Some would say that Sin entered the world at this point. Would you hold that view?
Original Sin was a view held by people like Augustine in the 5th Century, possibly to reinforce the way that the Church was being formed then. Jesus’ death was the way that sin was cleansed, as hymns might say, or
that Jesus showed us the way to choose God.
Perhaps this isn’t about Sin, because look again, it’s never mentioned;
it isn’t about Satan or the Devil, look again, they are never mentioned here.
It is about the desire to make ourselves the arbiters of good and evil, assuming for ourselves the role of God.
Allen Mcsween Jr, Feasting on the Word: Preaching the Revised Common Lectionary – Feasting on the Word – Year A, Volume 2: Lent through Eastertide.

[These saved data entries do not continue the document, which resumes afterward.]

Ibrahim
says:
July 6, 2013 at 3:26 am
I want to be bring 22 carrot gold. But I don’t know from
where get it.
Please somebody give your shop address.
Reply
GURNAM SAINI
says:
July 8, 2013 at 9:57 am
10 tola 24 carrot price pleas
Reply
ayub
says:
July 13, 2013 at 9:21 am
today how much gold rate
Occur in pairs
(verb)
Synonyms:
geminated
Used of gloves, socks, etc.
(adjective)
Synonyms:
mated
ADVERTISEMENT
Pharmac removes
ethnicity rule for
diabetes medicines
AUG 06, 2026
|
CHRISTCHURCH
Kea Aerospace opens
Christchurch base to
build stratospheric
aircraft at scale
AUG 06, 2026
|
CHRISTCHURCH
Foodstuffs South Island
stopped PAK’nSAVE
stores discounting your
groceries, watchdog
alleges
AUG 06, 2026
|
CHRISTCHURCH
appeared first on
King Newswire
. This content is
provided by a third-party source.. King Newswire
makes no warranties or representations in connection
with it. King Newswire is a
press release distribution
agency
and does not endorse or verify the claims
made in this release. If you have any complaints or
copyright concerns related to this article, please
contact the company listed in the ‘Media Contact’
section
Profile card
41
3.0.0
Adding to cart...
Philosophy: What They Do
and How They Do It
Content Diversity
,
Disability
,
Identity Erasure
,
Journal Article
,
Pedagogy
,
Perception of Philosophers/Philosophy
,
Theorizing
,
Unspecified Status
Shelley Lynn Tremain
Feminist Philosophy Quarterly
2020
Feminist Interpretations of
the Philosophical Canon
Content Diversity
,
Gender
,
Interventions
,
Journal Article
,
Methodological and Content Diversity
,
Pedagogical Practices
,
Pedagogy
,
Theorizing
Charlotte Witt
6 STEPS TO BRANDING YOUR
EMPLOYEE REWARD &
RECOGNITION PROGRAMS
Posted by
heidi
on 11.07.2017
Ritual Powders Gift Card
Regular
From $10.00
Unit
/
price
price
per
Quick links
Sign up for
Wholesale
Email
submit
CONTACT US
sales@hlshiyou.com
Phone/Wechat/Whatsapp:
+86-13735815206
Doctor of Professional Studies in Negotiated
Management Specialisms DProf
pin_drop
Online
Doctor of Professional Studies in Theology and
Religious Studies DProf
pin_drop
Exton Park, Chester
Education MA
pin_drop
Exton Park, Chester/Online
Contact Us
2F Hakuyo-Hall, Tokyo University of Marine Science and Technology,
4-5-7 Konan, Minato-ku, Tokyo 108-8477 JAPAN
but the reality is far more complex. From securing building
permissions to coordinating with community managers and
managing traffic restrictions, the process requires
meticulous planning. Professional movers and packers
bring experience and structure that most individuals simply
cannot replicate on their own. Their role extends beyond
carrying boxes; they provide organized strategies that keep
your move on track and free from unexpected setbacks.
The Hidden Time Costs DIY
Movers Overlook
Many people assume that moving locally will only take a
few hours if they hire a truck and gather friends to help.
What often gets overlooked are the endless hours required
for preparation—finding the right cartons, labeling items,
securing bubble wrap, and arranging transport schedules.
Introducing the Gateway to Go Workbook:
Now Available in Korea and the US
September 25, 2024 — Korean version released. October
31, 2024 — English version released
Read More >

When we do something we think is wrong what do we feel????
When we may do something wrong we may feel guilt, as did Eve and Adam.
What we may also feel is fear and shame – but they are so different. Fear and Shame were not present in the Garden, and they are only experienced today if we elect to allow that fear and shame to exist. The Bible is full of that statement “Do Not Fear”..365 times I’m led to believe – more like around 100 it would seem.
It’s a question of doing something wrong or being something wrong: doing or being.
Yes we may do something wrong, but we are not wrong.
If there is anything so true about Scripture is that Christ liberates us, frees us from being demeaned and imprisoned. If forgiveness means anything it means that the bonds are broken. If after we have asked for forgiveness from God we feel shame and fear, we need to recall this story, the guilt felt was true but through Jesus it’s gone.
Do not fear nor have shame – it was never about that.